In a startling revelation earlier this week, The New York Times published what it claims are 49 questions that special counsel Robert Mueller sent to lawyers for President Donald Trump. The questions are apparently a road map of inquiry that Mueller and his prosecutors and FBI agents plan to put to the president if the president agrees to sit down for an interview with them.
I have been arguing for months that the president should not agree to an interview with Mueller. My reasons are fairly boilerplate: It is nearly impossible to talk prosecutors who are determined to seek an indictment into changing their minds. As well, the person being interviewed cannot possibly know as much about the case as the team doing the interview, and he will be prone to error.
In the interview environment, one small lie can result in one big headache of an indictment, even if the lie is about an extraneous matter. When federal prosecutors question a potential defendant, who appears voluntarily and is not under oath, the questioners can lie to the person being interviewed, but he cannot lie to them without risk of indictment. Just ask Martha Stewart. This is exquisitely unfair, but it has been federal law for generations.
The Supreme Court has ruled that federal prosecutors and FBI agents can use trickery, deceptions and outright falsehoods — even disguises, verbal traps and fraud — to help them extract information from a witness or person they are investigating. Given the president’s well-known propensity to talk at length on many disjointed matters and to think both aloud and unfiltered — witness his 30-minute unannounced telephone interview on live cable television with my colleagues on “Fox & Friends” last week — there is a very serious danger that he would contradict himself and even contradict facts for which the special counsel has hard evidence.
Donald Trump is the subject of a criminal investigation. When prosecutors interview a person they are investigating, it is to help the investigation, not the subject of it.
As if all of this were not enough to dissuade a self-confident Trump from sitting down with an all-knowing Mueller and his crew, now come the 49 questions Mueller has told Trump’s lawyers he wants to ask the president. Though many of these at first blush appear not to challenge the president’s memory or command of facts, consider a deeper analysis.
There are two species of questions here. One set of questions is intended to get the president off on a disjointed monologue to see whether he — as he did on “Fox & Friends” — will admit to something without actually being accused or even asked about it. The others are questions to which Mueller already knows the answers and for which he has irrefutable hard evidence — and the quest is to see whether the president will be truthful.
As well, both types of questions are mere starting points — intended to lull Trump into a comfortable but false sense of security — which would then be followed with curveballs he would have great difficulty trying to hit.
One of Mueller’s questions is profound, and I have not seen anything like it in all the literature and legal arguments preceding the Times’ revelation this week: “What knowledge did you have of any outreach by your campaign, including by Paul Manafort, to Russia about potential assistance to the campaign?”
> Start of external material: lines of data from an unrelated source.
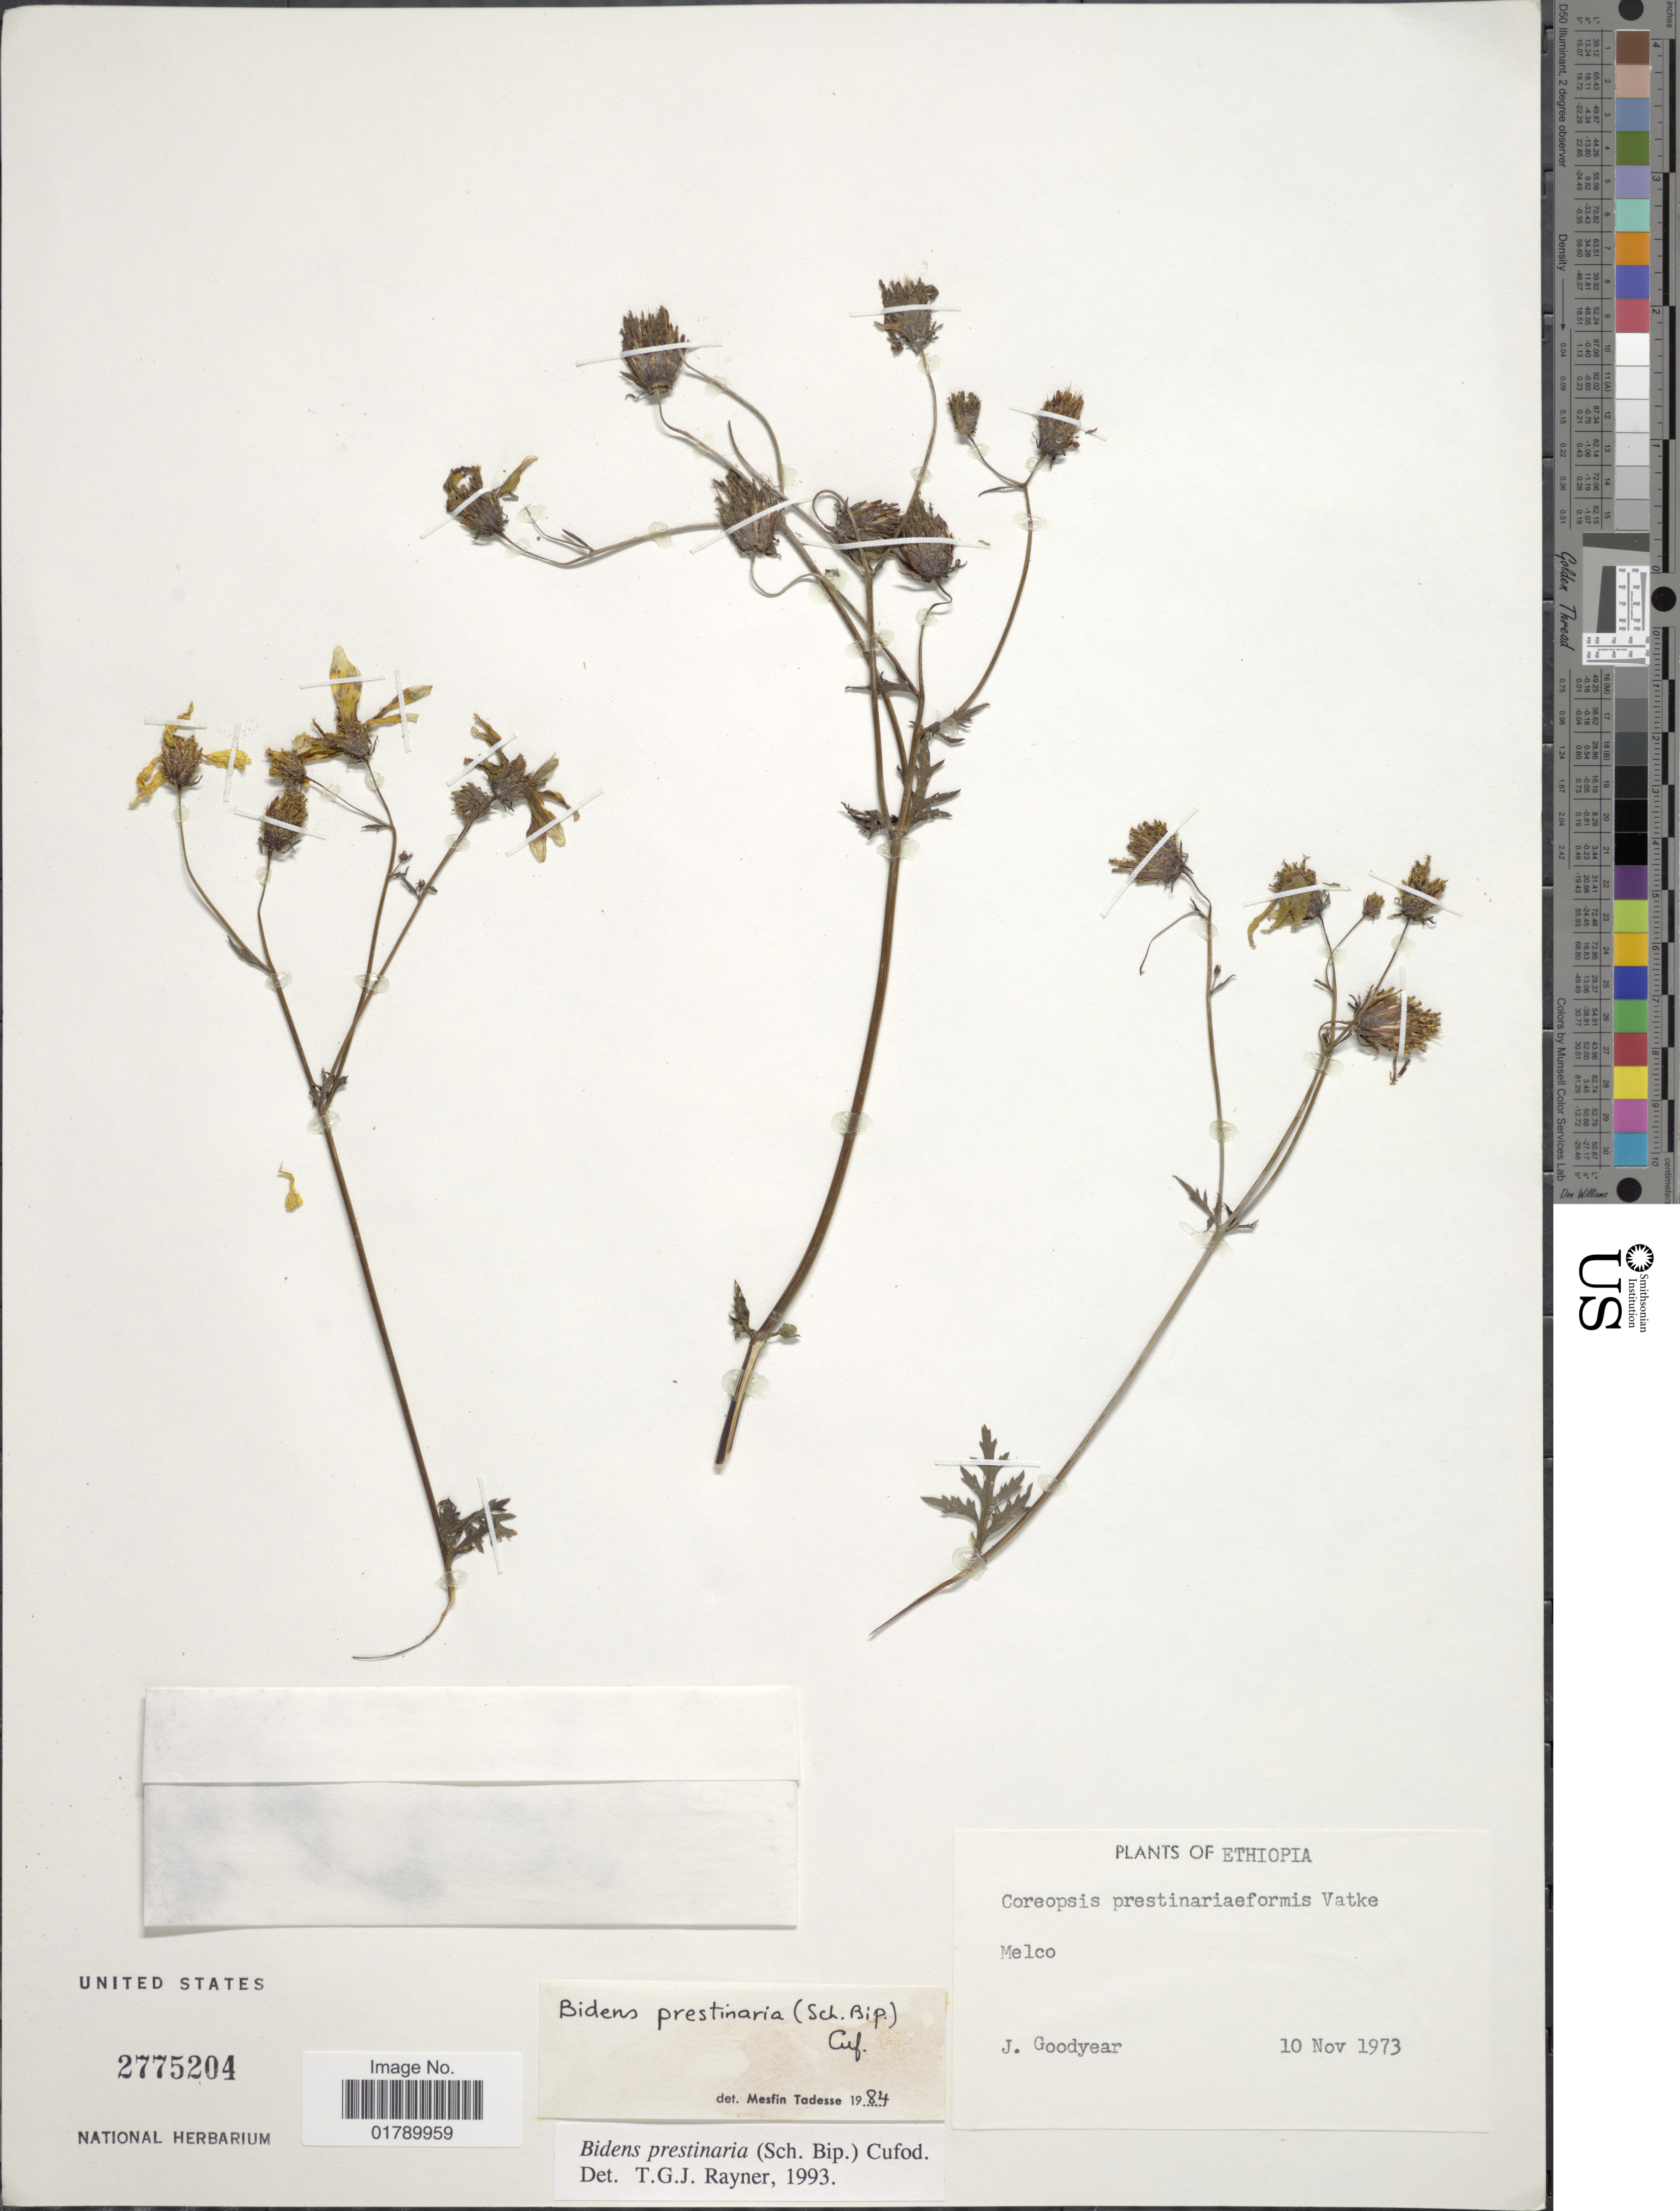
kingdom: Plantae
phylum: Tracheophyta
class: Magnoliopsida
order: Asterales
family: Asteraceae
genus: Bidens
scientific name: Bidens prestinaria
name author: (Sch. Bip.) Cufod.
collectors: J. Goodyear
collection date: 1973-11-10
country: Eritrea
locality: Melco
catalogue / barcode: US 2775204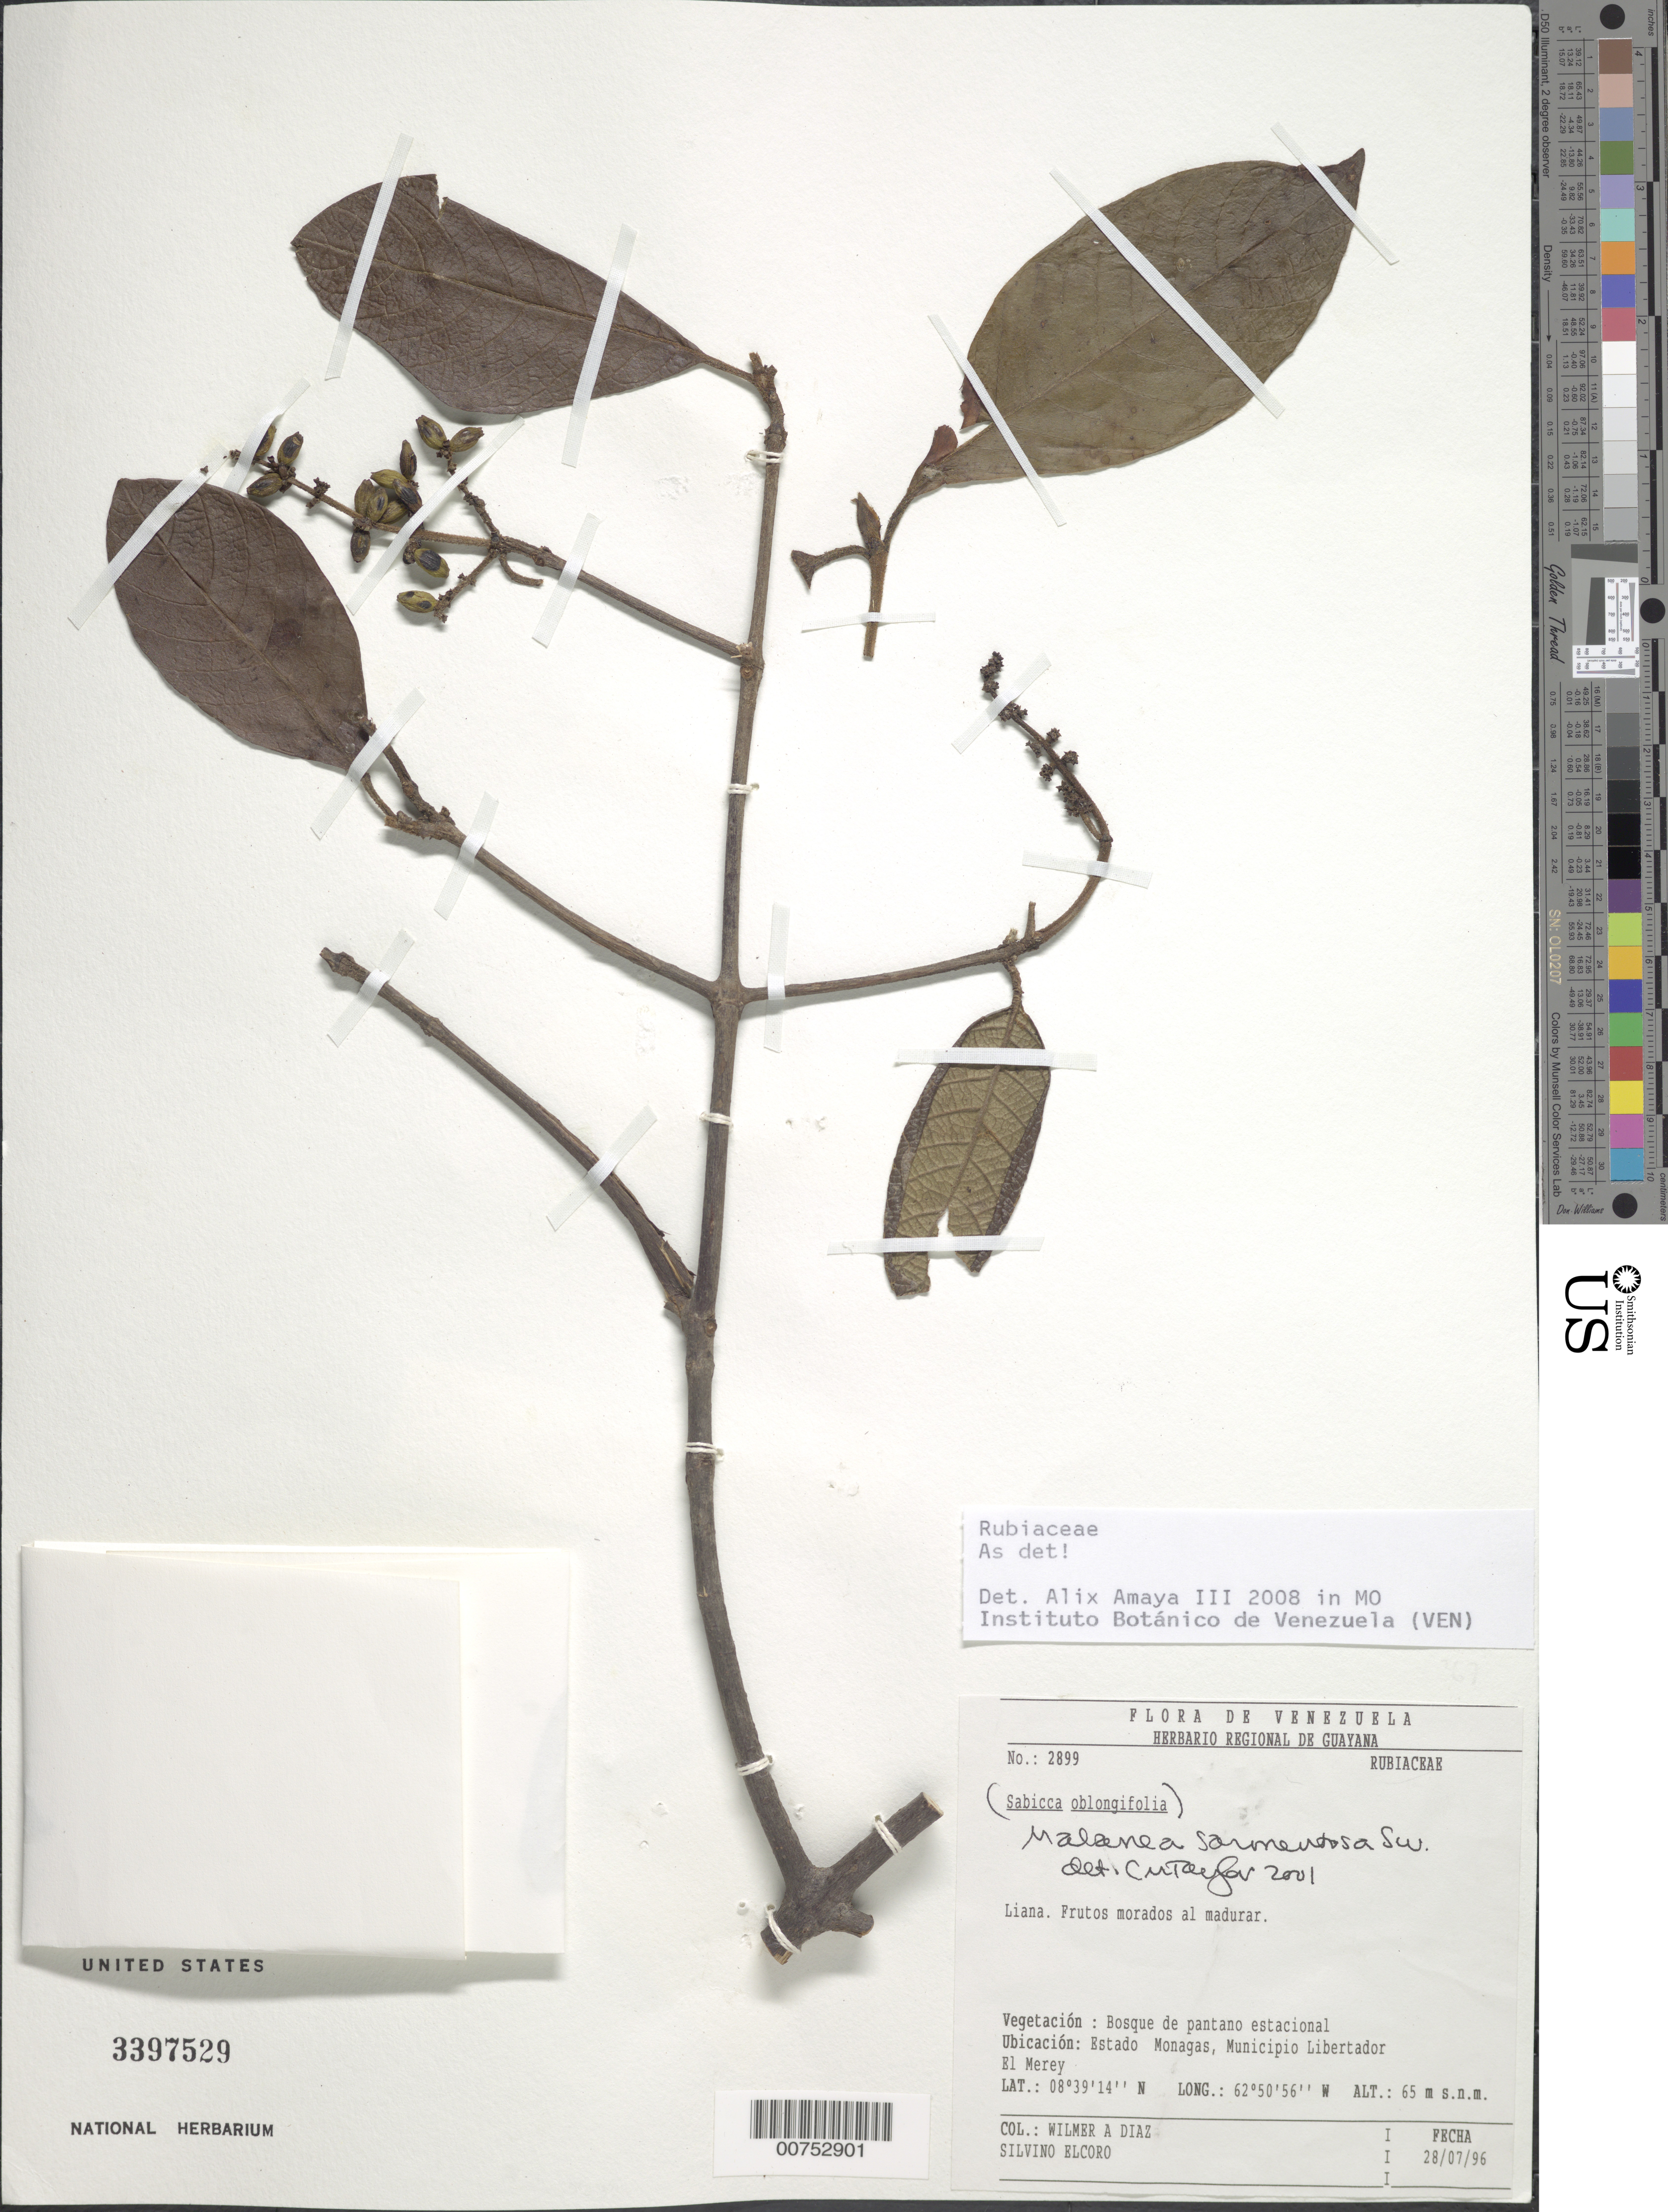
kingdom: Plantae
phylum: Tracheophyta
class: Magnoliopsida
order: Gentianales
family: Rubiaceae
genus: Malanea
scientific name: Malanea sarmentosa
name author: Aubl.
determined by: Taylor, Charlotte M.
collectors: W. Díaz P. & S. Elcoro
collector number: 2899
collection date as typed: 28-Jul-96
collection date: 1996-07-28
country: Venezuela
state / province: Monagas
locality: Mun. Libertador El Merey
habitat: Bosque de pantano estacional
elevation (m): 65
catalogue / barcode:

Prosecutors need a factual or good-faith basis to trigger their questions. This question goes to the heart of the so-called collusion issue. I say “so-called” because “collusion” is a media and a political word; it does not describe anything in the law. What Mueller is looking for is a conspiracy, which is the easiest crime for prosecutors to prove because the crime need not have been successful. The late Justice Robert Jackson, himself a former U.S. attorney general, famously called conspiracy prosecutors’ favorite crime.
The essence of conspiracy is an agreement — here, an agreement to accept campaign assistance from a foreign person, entity or government, which is illegal, even if the assistance never arrived. The essence of the crime is the agreement, not the receipt of something of value. The conspirators need not have met together or even be known to each other, providing at least one of them took at least one material step — such as a phone call or a meeting with Russians offering help — in furtherance of the agreement.
If there is truth underlying this question — if Mueller has hard evidence that the true answer is “yes” — it could only have come to Mueller from Rick Gates, Manafort’s former business partner and co-defendant and now Mueller’s star witness. Gates could have told Mueller in return for Mueller’s dropping charges against him that Manafort reached out to the Russians, in which case Mueller would want to test Trump’s knowledge, understanding and truthfulness on this white-hot issue.
If Trump were to answer “no” and Gates told the grand jury that Trump did know of this, Mueller could claim Trump lied and ask the same grand jury to indict Trump for that. If Trump were to answer “yes,” that would be the end of his presidency. If he were to give a rambling non-answer, Mueller would make the most of it.
Are prosecutors fair? Many are, but their common view is that they need not always be fair because they are after bad guys who don’t play by the rules. To the prosecutorial mind, it is for judges and juries to be fair.
What should Trump do? He should go about the business of being president. He should do what is most difficult for him: stay silent. Don’t trust a man who owns a grand jury. Don’t help him undo your presidency.